> [Extracted records]
-*-
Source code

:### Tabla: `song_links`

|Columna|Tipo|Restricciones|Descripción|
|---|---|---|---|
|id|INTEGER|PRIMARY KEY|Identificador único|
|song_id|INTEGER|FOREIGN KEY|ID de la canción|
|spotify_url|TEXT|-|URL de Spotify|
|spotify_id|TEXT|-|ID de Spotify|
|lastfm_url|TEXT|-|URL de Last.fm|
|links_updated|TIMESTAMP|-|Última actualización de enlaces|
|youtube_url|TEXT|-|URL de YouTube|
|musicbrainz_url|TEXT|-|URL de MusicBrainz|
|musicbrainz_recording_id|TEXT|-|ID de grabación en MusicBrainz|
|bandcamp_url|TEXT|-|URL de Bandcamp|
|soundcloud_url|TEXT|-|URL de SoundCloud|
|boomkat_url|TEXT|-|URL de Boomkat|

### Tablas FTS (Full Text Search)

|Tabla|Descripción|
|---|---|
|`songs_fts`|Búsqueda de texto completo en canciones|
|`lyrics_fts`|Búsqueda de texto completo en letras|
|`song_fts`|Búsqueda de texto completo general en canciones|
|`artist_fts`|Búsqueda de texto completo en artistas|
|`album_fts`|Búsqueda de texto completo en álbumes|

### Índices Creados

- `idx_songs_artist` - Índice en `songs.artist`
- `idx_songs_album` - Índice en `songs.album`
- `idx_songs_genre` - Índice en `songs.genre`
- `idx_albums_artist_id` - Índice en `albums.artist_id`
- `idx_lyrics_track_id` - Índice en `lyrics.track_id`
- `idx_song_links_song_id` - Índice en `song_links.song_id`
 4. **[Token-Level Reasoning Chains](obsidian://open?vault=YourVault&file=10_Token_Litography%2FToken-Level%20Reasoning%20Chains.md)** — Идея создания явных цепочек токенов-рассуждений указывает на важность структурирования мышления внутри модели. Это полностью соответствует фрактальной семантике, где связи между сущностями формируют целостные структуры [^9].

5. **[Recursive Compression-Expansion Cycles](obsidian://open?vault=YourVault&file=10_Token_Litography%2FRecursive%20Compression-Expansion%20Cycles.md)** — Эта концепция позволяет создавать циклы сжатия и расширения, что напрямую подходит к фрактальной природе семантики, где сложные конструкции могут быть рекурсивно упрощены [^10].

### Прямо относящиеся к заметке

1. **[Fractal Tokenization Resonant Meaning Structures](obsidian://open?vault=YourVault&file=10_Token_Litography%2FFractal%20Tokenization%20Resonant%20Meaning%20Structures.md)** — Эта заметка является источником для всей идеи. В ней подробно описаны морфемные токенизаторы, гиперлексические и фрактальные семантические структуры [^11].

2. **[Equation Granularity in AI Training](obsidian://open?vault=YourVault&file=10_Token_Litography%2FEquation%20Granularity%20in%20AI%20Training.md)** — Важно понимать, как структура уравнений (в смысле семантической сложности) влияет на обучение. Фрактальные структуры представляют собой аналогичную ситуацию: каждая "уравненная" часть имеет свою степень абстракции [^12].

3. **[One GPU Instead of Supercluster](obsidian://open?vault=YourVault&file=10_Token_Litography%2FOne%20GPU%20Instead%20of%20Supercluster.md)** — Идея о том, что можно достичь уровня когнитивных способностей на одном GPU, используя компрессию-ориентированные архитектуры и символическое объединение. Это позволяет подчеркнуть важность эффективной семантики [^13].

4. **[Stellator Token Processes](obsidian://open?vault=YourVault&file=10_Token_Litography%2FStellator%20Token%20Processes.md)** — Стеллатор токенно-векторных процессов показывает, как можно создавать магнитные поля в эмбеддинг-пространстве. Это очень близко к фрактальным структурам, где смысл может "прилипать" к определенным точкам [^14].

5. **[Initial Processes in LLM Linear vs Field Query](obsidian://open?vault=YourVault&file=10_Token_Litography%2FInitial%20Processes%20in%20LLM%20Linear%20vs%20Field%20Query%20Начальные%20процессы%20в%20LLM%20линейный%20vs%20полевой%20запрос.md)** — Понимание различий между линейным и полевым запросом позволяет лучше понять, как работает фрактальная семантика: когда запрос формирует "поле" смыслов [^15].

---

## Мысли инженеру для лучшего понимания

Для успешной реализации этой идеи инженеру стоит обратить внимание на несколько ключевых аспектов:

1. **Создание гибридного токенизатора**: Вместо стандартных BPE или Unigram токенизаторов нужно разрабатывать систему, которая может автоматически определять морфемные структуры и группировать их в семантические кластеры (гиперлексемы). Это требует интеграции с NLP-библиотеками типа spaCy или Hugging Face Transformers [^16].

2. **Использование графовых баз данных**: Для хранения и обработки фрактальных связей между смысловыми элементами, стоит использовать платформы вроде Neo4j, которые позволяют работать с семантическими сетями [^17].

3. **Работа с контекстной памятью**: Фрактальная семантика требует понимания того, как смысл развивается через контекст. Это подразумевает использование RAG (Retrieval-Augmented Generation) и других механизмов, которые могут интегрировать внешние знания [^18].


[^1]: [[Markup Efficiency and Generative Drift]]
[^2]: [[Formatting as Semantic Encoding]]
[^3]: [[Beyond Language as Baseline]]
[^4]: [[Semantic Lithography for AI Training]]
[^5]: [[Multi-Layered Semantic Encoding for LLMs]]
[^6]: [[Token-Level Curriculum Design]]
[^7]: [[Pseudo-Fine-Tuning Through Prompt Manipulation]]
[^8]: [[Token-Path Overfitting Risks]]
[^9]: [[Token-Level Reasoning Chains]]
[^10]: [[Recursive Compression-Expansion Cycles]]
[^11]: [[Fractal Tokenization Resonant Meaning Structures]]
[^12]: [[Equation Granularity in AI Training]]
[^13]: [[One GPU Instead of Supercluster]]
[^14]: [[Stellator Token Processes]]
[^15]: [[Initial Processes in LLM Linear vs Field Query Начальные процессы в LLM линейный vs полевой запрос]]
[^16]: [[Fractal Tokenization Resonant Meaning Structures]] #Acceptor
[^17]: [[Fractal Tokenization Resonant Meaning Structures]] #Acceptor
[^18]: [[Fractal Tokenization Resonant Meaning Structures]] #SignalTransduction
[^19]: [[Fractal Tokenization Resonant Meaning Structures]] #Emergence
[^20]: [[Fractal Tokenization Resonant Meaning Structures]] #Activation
-*-
> [Work instructions]
Look above for the line with "general en canciones|" and the line with "### Прямо относящиеся к заметке". Retype those two lines and every line between them exactly, adding nothing.

> [Answer for the task]
|`song_fts`|Búsqueda de texto completo general en canciones|
|`artist_fts`|Búsqueda de texto completo en artistas|
|`album_fts`|Búsqueda de texto completo en álbumes|

### Índices Creados

- `idx_songs_artist` - Índice en `songs.artist`
- `idx_songs_album` - Índice en `songs.album`
- `idx_songs_genre` - Índice en `songs.genre`
- `idx_albums_artist_id` - Índice en `albums.artist_id`
- `idx_lyrics_track_id` - Índice en `lyrics.track_id`
- `idx_song_links_song_id` - Índice en `song_links.song_id`
 4. **[Token-Level Reasoning Chains](obsidian://open?vault=YourVault&file=10_Token_Litography%2FToken-Level%20Reasoning%20Chains.md)** — Идея создания явных цепочек токенов-рассуждений указывает на важность структурирования мышления внутри модели. Это полностью соответствует фрактальной семантике, где связи между сущностями формируют целостные структуры [^9].

5. **[Recursive Compression-Expansion Cycles](obsidian://open?vault=YourVault&file=10_Token_Litography%2FRecursive%20Compression-Expansion%20Cycles.md)** — Эта концепция позволяет создавать циклы сжатия и расширения, что напрямую подходит к фрактальной природе семантики, где сложные конструкции могут быть рекурсивно упрощены [^10].

### Прямо относящиеся к заметке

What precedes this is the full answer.